___ Task inputs

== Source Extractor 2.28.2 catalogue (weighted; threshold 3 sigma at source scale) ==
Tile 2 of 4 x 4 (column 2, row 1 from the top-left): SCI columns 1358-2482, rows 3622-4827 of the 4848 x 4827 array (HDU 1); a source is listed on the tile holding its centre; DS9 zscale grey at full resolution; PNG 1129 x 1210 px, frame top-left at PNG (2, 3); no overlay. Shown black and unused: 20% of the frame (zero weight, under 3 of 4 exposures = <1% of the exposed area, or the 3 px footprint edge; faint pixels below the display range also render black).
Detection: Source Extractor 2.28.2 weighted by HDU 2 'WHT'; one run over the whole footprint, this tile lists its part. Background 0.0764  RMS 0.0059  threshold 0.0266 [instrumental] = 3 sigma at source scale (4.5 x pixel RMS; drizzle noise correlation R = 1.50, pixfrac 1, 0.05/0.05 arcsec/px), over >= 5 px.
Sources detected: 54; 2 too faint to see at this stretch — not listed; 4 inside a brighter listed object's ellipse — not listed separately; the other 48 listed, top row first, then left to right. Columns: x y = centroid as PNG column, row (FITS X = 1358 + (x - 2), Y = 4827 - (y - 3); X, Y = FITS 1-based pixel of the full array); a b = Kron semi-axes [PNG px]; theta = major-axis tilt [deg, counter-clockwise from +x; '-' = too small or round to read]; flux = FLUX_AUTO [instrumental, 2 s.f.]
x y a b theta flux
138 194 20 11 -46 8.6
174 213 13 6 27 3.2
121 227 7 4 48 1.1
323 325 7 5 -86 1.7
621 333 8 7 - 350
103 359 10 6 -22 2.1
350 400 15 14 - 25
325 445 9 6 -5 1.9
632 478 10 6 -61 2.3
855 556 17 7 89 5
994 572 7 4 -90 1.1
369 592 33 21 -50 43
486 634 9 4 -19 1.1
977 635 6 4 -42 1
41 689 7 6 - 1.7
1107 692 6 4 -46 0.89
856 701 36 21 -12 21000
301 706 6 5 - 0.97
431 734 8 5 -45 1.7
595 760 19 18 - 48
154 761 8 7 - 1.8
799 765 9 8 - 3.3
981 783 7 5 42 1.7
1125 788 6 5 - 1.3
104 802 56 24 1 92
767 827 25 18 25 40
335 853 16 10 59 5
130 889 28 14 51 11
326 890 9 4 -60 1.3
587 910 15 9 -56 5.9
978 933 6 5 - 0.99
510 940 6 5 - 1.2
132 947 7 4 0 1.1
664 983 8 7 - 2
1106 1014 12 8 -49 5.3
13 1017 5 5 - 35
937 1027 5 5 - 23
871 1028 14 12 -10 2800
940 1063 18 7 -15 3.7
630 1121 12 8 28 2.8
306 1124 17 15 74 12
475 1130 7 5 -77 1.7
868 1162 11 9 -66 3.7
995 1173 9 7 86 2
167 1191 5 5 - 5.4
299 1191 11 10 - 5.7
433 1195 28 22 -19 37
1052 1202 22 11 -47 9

______

Requirement
Reproduce the lines of the items from the very first line up to and including the line with "174 213 13 6 27 3.2", and nothing else.

Answer to this problem
== Source Extractor 2.28.2 catalogue (weighted; threshold 3 sigma at source scale) ==
Tile 2 of 4 x 4 (column 2, row 1 from the top-left): SCI columns 1358-2482, rows 3622-4827 of the 4848 x 4827 array (HDU 1); a source is listed on the tile holding its centre; DS9 zscale grey at full resolution; PNG 1129 x 1210 px, frame top-left at PNG (2, 3); no overlay. Shown black and unused: 20% of the frame (zero weight, under 3 of 4 exposures = <1% of the exposed area, or the 3 px footprint edge; faint pixels below the display range also render black).
Detection: Source Extractor 2.28.2 weighted by HDU 2 'WHT'; one run over the whole footprint, this tile lists its part. Background 0.0764  RMS 0.0059  threshold 0.0266 [instrumental] = 3 sigma at source scale (4.5 x pixel RMS; drizzle noise correlation R = 1.50, pixfrac 1, 0.05/0.05 arcsec/px), over >= 5 px.
Sources detected: 54; 2 too faint to see at this stretch — not listed; 4 inside a brighter listed object's ellipse — not listed separately; the other 48 listed, top row first, then left to right. Columns: x y = centroid as PNG column, row (FITS X = 1358 + (x - 2), Y = 4827 - (y - 3); X, Y = FITS 1-based pixel of the full array); a b = Kron semi-axes [PNG px]; theta = major-axis tilt [deg, counter-clockwise from +x; '-' = too small or round to read]; flux = FLUX_AUTO [instrumental, 2 s.f.]
x y a b theta flux
138 194 20 11 -46 8.6
174 213 13 6 27 3.2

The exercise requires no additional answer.